EXERCISE DIRECTIONS
Write the line that contains "list of emitters." and each one after it, word for word, ending with the final line of the data.

(Saved data entries)
──────────────────────────────

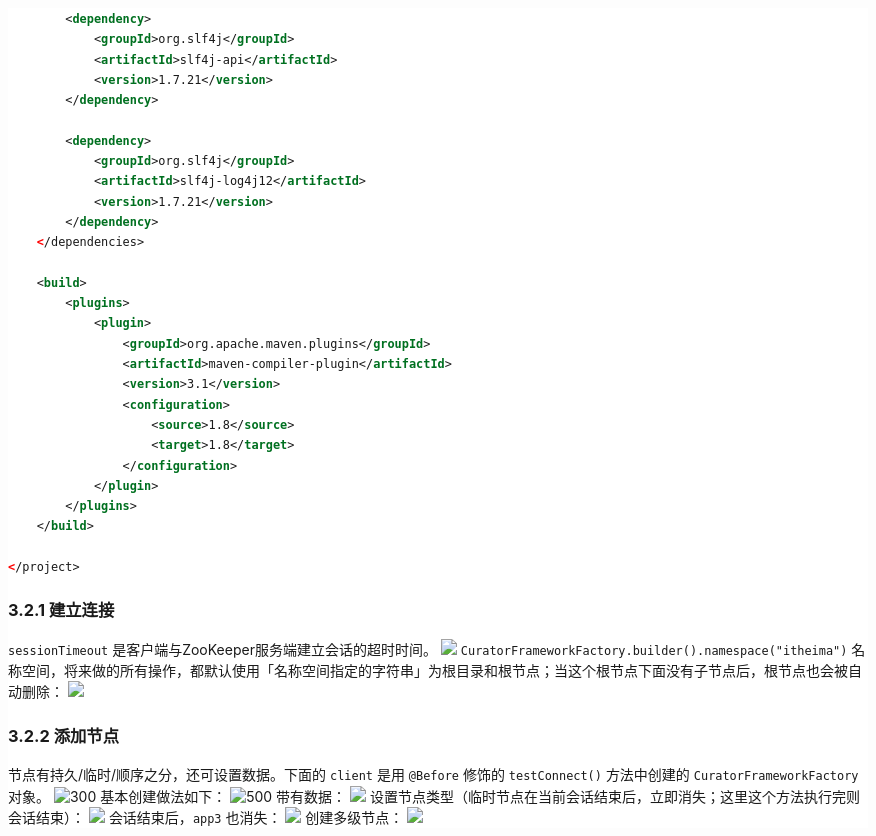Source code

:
```xml
        <dependency>
            <groupId>org.slf4j</groupId>
            <artifactId>slf4j-api</artifactId>
            <version>1.7.21</version>
        </dependency>

        <dependency>
            <groupId>org.slf4j</groupId>
            <artifactId>slf4j-log4j12</artifactId>
            <version>1.7.21</version>
        </dependency> 
    </dependencies>
 
    <build>
        <plugins>
            <plugin>
                <groupId>org.apache.maven.plugins</groupId>
                <artifactId>maven-compiler-plugin</artifactId>
                <version>3.1</version>
                <configuration>
                    <source>1.8</source>
                    <target>1.8</target>
                </configuration>
            </plugin>
        </plugins>
    </build> 

</project>
```
### 3.2.1 建立连接
`sessionTimeout` 是客户端与ZooKeeper服务端建立会话的超时时间。
![](https://image-1307616428.cos.ap-beijing.myqcloud.com/Obsidian/202303092311851.png)
`CuratorFrameworkFactory.builder().namespace("itheima")` 名称空间，将来做的所有操作，都默认使用「名称空间指定的字符串」为根目录和根节点；当这个根节点下面没有子节点后，根节点也会被自动删除：
![](https://image-1307616428.cos.ap-beijing.myqcloud.com/Obsidian/202303092314849.png)

### 3.2.2 添加节点
节点有持久/临时/顺序之分，还可设置数据。下面的 `client` 是用 `@Before` 修饰的 `testConnect()` 方法中创建的 `CuratorFrameworkFactory` 对象。
![300](https://image-1307616428.cos.ap-beijing.myqcloud.com/Obsidian/202303092318127.png)
基本创建做法如下：
![500](https://image-1307616428.cos.ap-beijing.myqcloud.com/Obsidian/202303092321427.png)
带有数据：
![](https://image-1307616428.cos.ap-beijing.myqcloud.com/Obsidian/202303092323496.png)
设置节点类型（临时节点在当前会话结束后，立即消失；这里这个方法执行完则会话结束）：
![](https://image-1307616428.cos.ap-beijing.myqcloud.com/Obsidian/202303092324653.png)
会话结束后，`app3` 也消失：
![](https://image-1307616428.cos.ap-beijing.myqcloud.com/Obsidian/202303092326013.png)
创建多级节点：
![](https://image-1307616428.cos.ap-beijing.myqcloud.com/Obsidian/202303100001358.png)
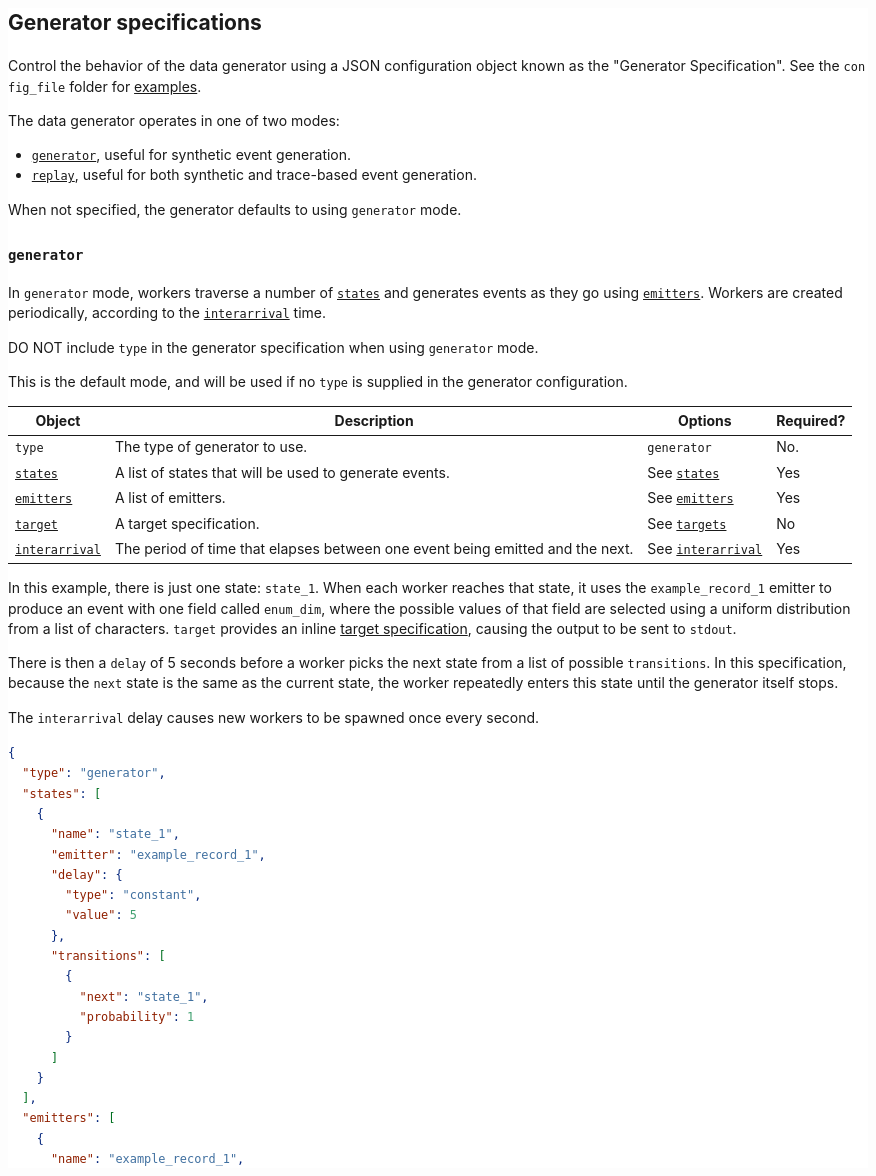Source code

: ## Generator specifications

Control the behavior of the data generator using a JSON configuration object known as the "Generator Specification". See the `config_file` folder for [examples](../config_file/examples).

The data generator operates in one of two modes:

* [`generator`](#generator), useful for synthetic event generation.
* [`replay`](#replay), useful for both synthetic and trace-based event generation.

When not specified, the generator defaults to using `generator` mode.

### `generator`

In `generator` mode, workers traverse a number of [`states`](./genspec-states.md) and generates events as they go using [`emitters`](./genspec-emitters.md). Workers are created periodically, according to the [`interarrival`](./genspec-interarrival.md) time.

DO NOT include `type` in the generator specification when using `generator` mode.

This is the default mode, and will be used if no `type` is supplied in the generator configuration.

| Object | Description | Options | Required? |
|---|---|---|---|
| `type` | The type of generator to use. | `generator` | No. |
| [`states`](./genspec-states.md) | A list of states that will be used to generate events. | See [`states`](./genspec-states.md) | Yes |
| [`emitters`](./genspec-emitters.md) | A list of emitters. | See [`emitters`](./genspec-emitters.md) | Yes |
| [`target`](./tarspec.md) | A target specification. | See [`targets`](./tarspec.md) | No |
| [`interarrival`](./genspec-interarrival.md) | The period of time that elapses between one event being emitted and the next. | See [`interarrival`](./genspec-interarrival.md) | Yes |

In this example, there is just one state: `state_1`. When each worker reaches that state, it uses the `example_record_1` emitter to produce an event with one field called `enum_dim`, where the possible values of that field are selected using a uniform distribution from a list of characters. `target` provides an inline [target specification](./tarspec.md), causing the output to be sent to `stdout`.

There is then a `delay` of 5 seconds before a worker picks the next state from a list of possible `transitions`. In this specification, because the `next` state is the same as the current state, the worker repeatedly enters this state until the generator itself stops.

The `interarrival` delay causes new workers to be spawned once every second.

```json
{
  "type": "generator",
  "states": [
    {
      "name": "state_1",
      "emitter": "example_record_1",
      "delay": {
        "type": "constant",
        "value": 5
      },
      "transitions": [
        {
          "next": "state_1",
          "probability": 1
        }
      ]
    }
  ],
  "emitters": [
    {
      "name": "example_record_1",
```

──────────────────────────────

RESULT OF THIS TASK
| [`emitters`](./genspec-emitters.md) | A list of emitters. | See [`emitters`](./genspec-emitters.md) | Yes |
| [`target`](./tarspec.md) | A target specification. | See [`targets`](./tarspec.md) | No |
| [`interarrival`](./genspec-interarrival.md) | The period of time that elapses between one event being emitted and the next. | See [`interarrival`](./genspec-interarrival.md) | Yes |

In this example, there is just one state: `state_1`. When each worker reaches that state, it uses the `example_record_1` emitter to produce an event with one field called `enum_dim`, where the possible values of that field are selected using a uniform distribution from a list of characters. `target` provides an inline [target specification](./tarspec.md), causing the output to be sent to `stdout`.

There is then a `delay` of 5 seconds before a worker picks the next state from a list of possible `transitions`. In this specification, because the `next` state is the same as the current state, the worker repeatedly enters this state until the generator itself stops.

The `interarrival` delay causes new workers to be spawned once every second.

```json
{
  "type": "generator",
  "states": [
    {
      "name": "state_1",
      "emitter": "example_record_1",
      "delay": {
        "type": "constant",
        "value": 5
      },
      "transitions": [
        {
          "next": "state_1",
          "probability": 1
        }
      ]
    }
  ],
  "emitters": [
    {
      "name": "example_record_1",
```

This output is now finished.